Its almost a port of the w3c specc, but uses callbacks instead of promises.

Why?

To see if i could, the w3c specc is one of the best speccs i have seen, very readable and easy to follow. The only thing i question is the use of promises in that situation. The only place you can reasnobly call read is from within the promise resolution. If you dont use the good parts of promises (cached values for multiple, possible late, readers) but treat them like a one shot event, it seams like a simple callback is the thing your looking for.

Why not?

Could be that browsers (c++) have an easier time makeing promises than callbacks without the overhead that it seems to be in JS.

Divergance from the specc

  • There is no Stream, just the read function small difference :)
    • Specc:
      stream.read(arg?) => Promise<value>
    • My way:
      readable(arg?, cb) => void Just do stream = { read: readable } if you miss the extra typing.
    • Reason:
      Reading streams is common and should be easy.
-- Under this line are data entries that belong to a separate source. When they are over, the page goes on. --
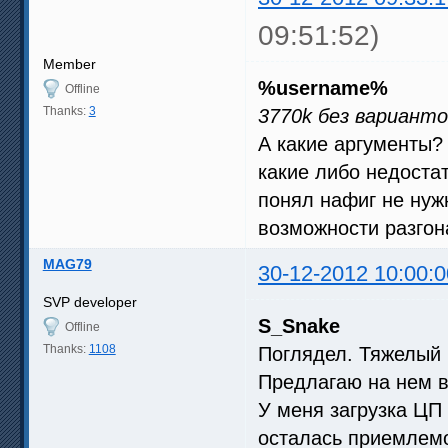
09:51:52)
Member
%username%
Offline
Thanks:
3
3770k без варианто
А какие аргументы? 
какие либо недоста
понял нафиг не нужн
возможности разгона
MAG79
30-12-2012 10:00:0
SVP developer
S_Snake
Offline
Thanks:
1108
Поглядел. Тяжелый 
Предлагаю на нем 
У меня загрузка ЦП 
осталась приемлемо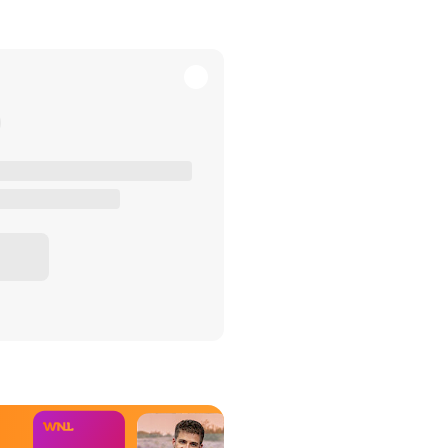
het Misdaad-
bureau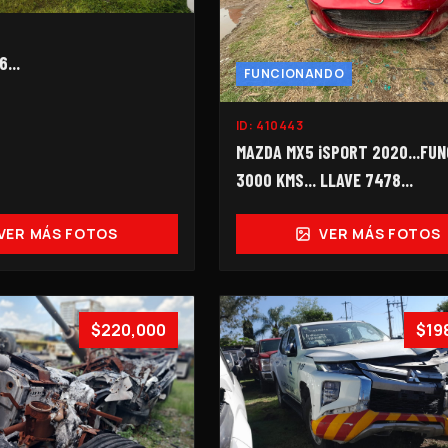
...
FUNCIONANDO
ID:
410443
MAZDA MX5 iSPORT 2020...FUNC
3000 KMS... LLAVE 7478...
VER MÁS FOTOS
VER MÁS FOTOS
$220,000
$19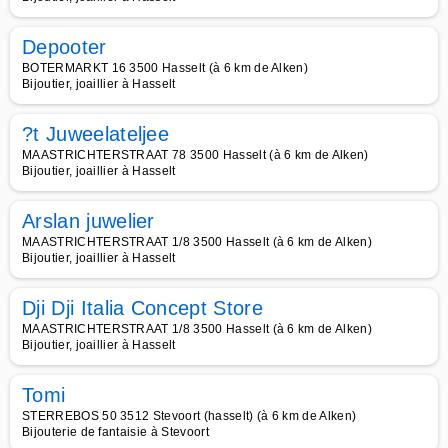
Depooter
BOTERMARKT 16 3500 Hasselt (à 6 km de Alken)
Bijoutier, joaillier à Hasselt
?t Juweelateljee
MAASTRICHTERSTRAAT 78 3500 Hasselt (à 6 km de Alken)
Bijoutier, joaillier à Hasselt
Arslan juwelier
MAASTRICHTERSTRAAT 1/8 3500 Hasselt (à 6 km de Alken)
Bijoutier, joaillier à Hasselt
Dji Dji Italia Concept Store
MAASTRICHTERSTRAAT 1/8 3500 Hasselt (à 6 km de Alken)
Bijoutier, joaillier à Hasselt
Tomi
STERREBOS 50 3512 Stevoort (hasselt) (à 6 km de Alken)
Bijouterie de fantaisie à Stevoort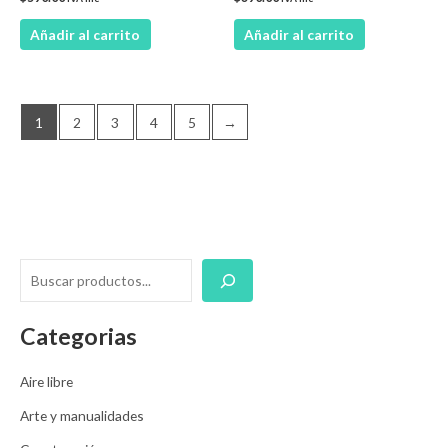
Añadir al carrito
Añadir al carrito
1
2
3
4
5
→
Categorias
Aire libre
Arte y manualidades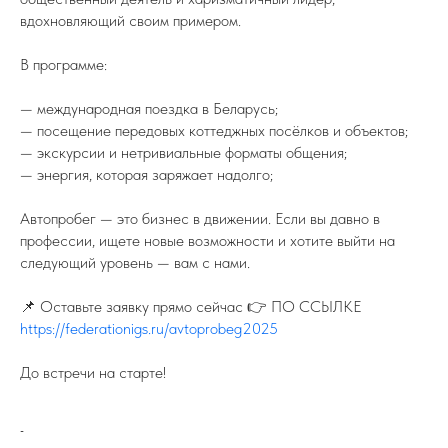
вдохновляющий своим примером.
В программе:
— международная поездка в Беларусь;
— посещение передовых коттеджных посёлков и объектов;
— экскурсии и нетривиальные форматы общения;
— энергия, которая заряжает надолго;
Автопробег — это бизнес в движении. Если вы давно в
профессии, ищете новые возможности и хотите выйти на
следующий уровень — вам с нами.
📌 Оставьте заявку прямо сейчас 👉 ПО ССЫЛКЕ
https://federationigs.ru/avtoprobeg2025
До встречи на старте!
-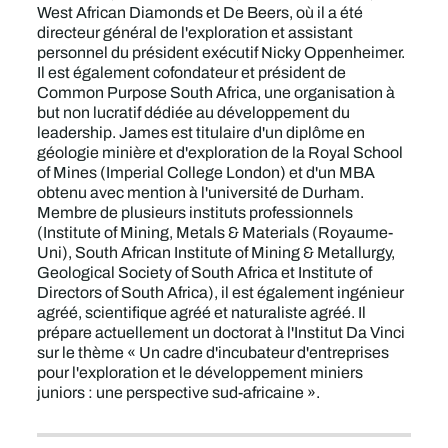
West African Diamonds et De Beers, où il a été
directeur général de l'exploration et assistant
personnel du président exécutif Nicky Oppenheimer.
Il est également cofondateur et président de
Common Purpose South Africa, une organisation à
but non lucratif dédiée au développement du
leadership. James est titulaire d'un diplôme en
géologie minière et d'exploration de la Royal School
of Mines (Imperial College London) et d'un MBA
obtenu avec mention à l'université de Durham.
Membre de plusieurs instituts professionnels
(Institute of Mining, Metals & Materials (Royaume-
Uni), South African Institute of Mining & Metallurgy,
Geological Society of South Africa et Institute of
Directors of South Africa), il est également ingénieur
agréé, scientifique agréé et naturaliste agréé. Il
prépare actuellement un doctorat à l'Institut Da Vinci
sur le thème « Un cadre d'incubateur d'entreprises
pour l'exploration et le développement miniers
juniors : une perspective sud-africaine ».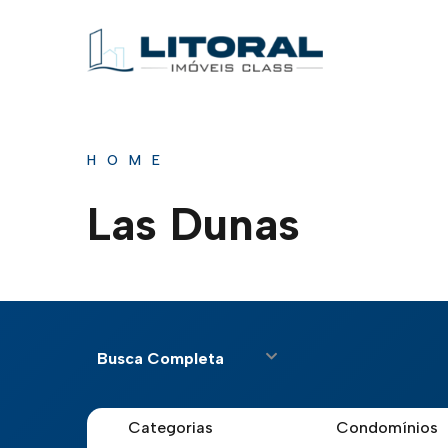
HOME
Las Dunas
Busca Completa
Categorias
Condomínios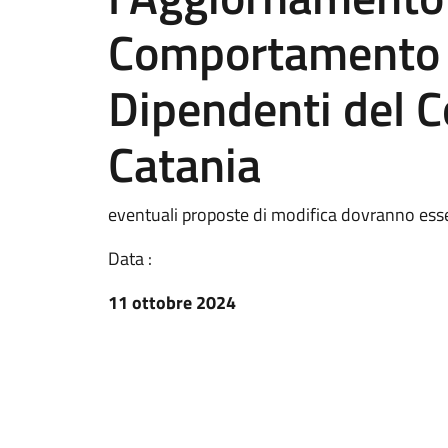
Comportamento I
Dipendenti del C
Catania
eventuali proposte di modifica dovranno es
Data :
11 ottobre 2024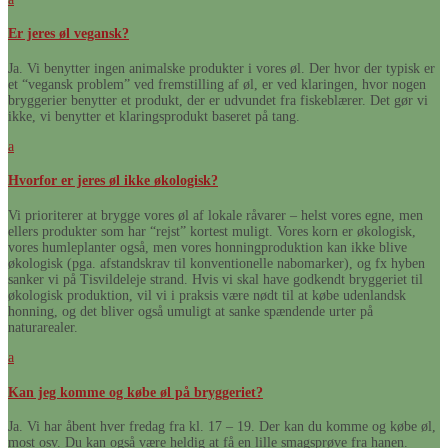
Er jeres øl vegansk?
Ja. Vi benytter ingen animalske produkter i vores øl. Der hvor der typisk er
et “vegansk problem” ved fremstilling af øl, er ved klaringen, hvor nogen
bryggerier benytter et produkt, der er udvundet fra fiskeblærer. Det gør vi
ikke, vi benytter et klaringsprodukt baseret på tang.
a
Hvorfor er jeres øl ikke økologisk?
Vi prioriterer at brygge vores øl af lokale råvarer – helst vores egne, men
ellers produkter som har “rejst” kortest muligt. Vores korn er økologisk,
vores humleplanter også, men vores honningproduktion kan ikke blive
økologisk (pga. afstandskrav til konventionelle nabomarker), og fx hyben
sanker vi på Tisvildeleje strand. Hvis vi skal have godkendt bryggeriet til
økologisk produktion, vil vi i praksis være nødt til at købe udenlandsk
honning, og det bliver også umuligt at sanke spændende urter på
naturarealer.
a
Kan jeg komme og købe øl på bryggeriet?
Ja. Vi har åbent hver fredag fra kl. 17 – 19. Der kan du komme og købe øl,
most osv. Du kan også være heldig at få en lille smagsprøve fra hanen.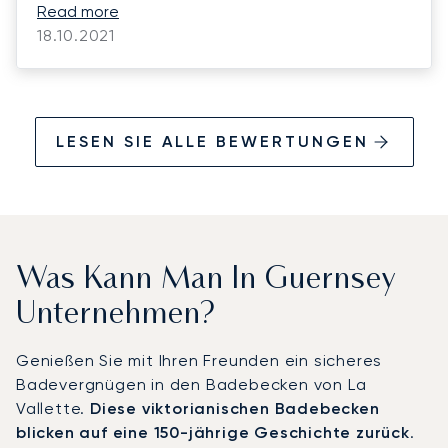
late into the night. We had many questions
Read more
about turbo props having never flown a prop
18.10.2021
before, but he patiently and knowledgeably
answered all our questions. The trip itself
was extremely well organized and as smooth
as we could have expected Definitely
LESEN SIE ALLE BEWERTUNGEN
recommend!!
Was Kann Man In Guernsey
Unternehmen?
Genießen Sie mit Ihren Freunden ein sicheres
Badevergnügen in den Badebecken von La
Vallette.
Diese viktorianischen Badebecken
blicken auf eine 150-jährige Geschichte zurück
.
Writing premission should be set when the stream is created, providing a write method prohibits that. The common case is to simply do s = new Stream(); s.write(source) and never call write again, so lets make that simple readable = Stream.from(source). If you want to you can get the same api anyway, writable = Stream.writable(); writable.write(dynamicSource).
  • Eof is called end, end of stream is a better alternative than file, but just end is clear enough and dont mix in any other concepts with the stream.
  • End is passed as an error rather than a value, after the last value.
    • Specc way:
      • Data:
        • Value: { data: realValue, eof: false }
        • End: { data: lastValue, eof: true }
      • Error:
        • Value: null
        • End: null
    • My way:
      • Data:
        • Value: realValue / lastValue
        • End: null
      • Error:
        • Value: null
        • End: { data: 'Streamation ended', isEnd: true }
    • Reason:
      Think of a stream as a two lane thing, the data lane and a fast lane. Any stream modifier (map, filter...) will have to fast track all errors and ends, puting them in the same place makes it easy to fast track both at once.
// I was wrong, dont fast track eof here, since they carry data too
function map(stream, mapFn) {
  var mappedStream = new Stream()
  stream.read(arg).then(function (v) {
    v.data = mapFn(v.data) // Dont fast track eof.
    mappedStream.write(v)
  }, function(e) {
    throw e // Is that how you fast track errors to following promise?
  })
  return mappedStream
}
function map(myStream, mapFn) {
  return function mappedStream(arg, cb) {
    return myStream(arg, function (err, val) {
      return (err)
        ? cb(err) // Fast track errors and ends
        : cb(err, mapFn(val))
    })
  }
}

Considerations

This is JS so mutation is what we do, that said this is a read once stream. Maybe look at Clojure and there reduce/reducer instead, should be possible to do on a stream. Not sure what that would do to re-readability. But it would unify streams with every other collection we have. And make the reducers (readers in my streams) reusable, good stuff.

Or the Haskell pattern of having readers that return next-reader instead of calling stream.read from the callback. Basially the steram pulls readers out of the last reader until done instead of the reader pulling data out of the stream. Again not sure what it would do to re- readability, but it would make the iteratees reusable on other streams.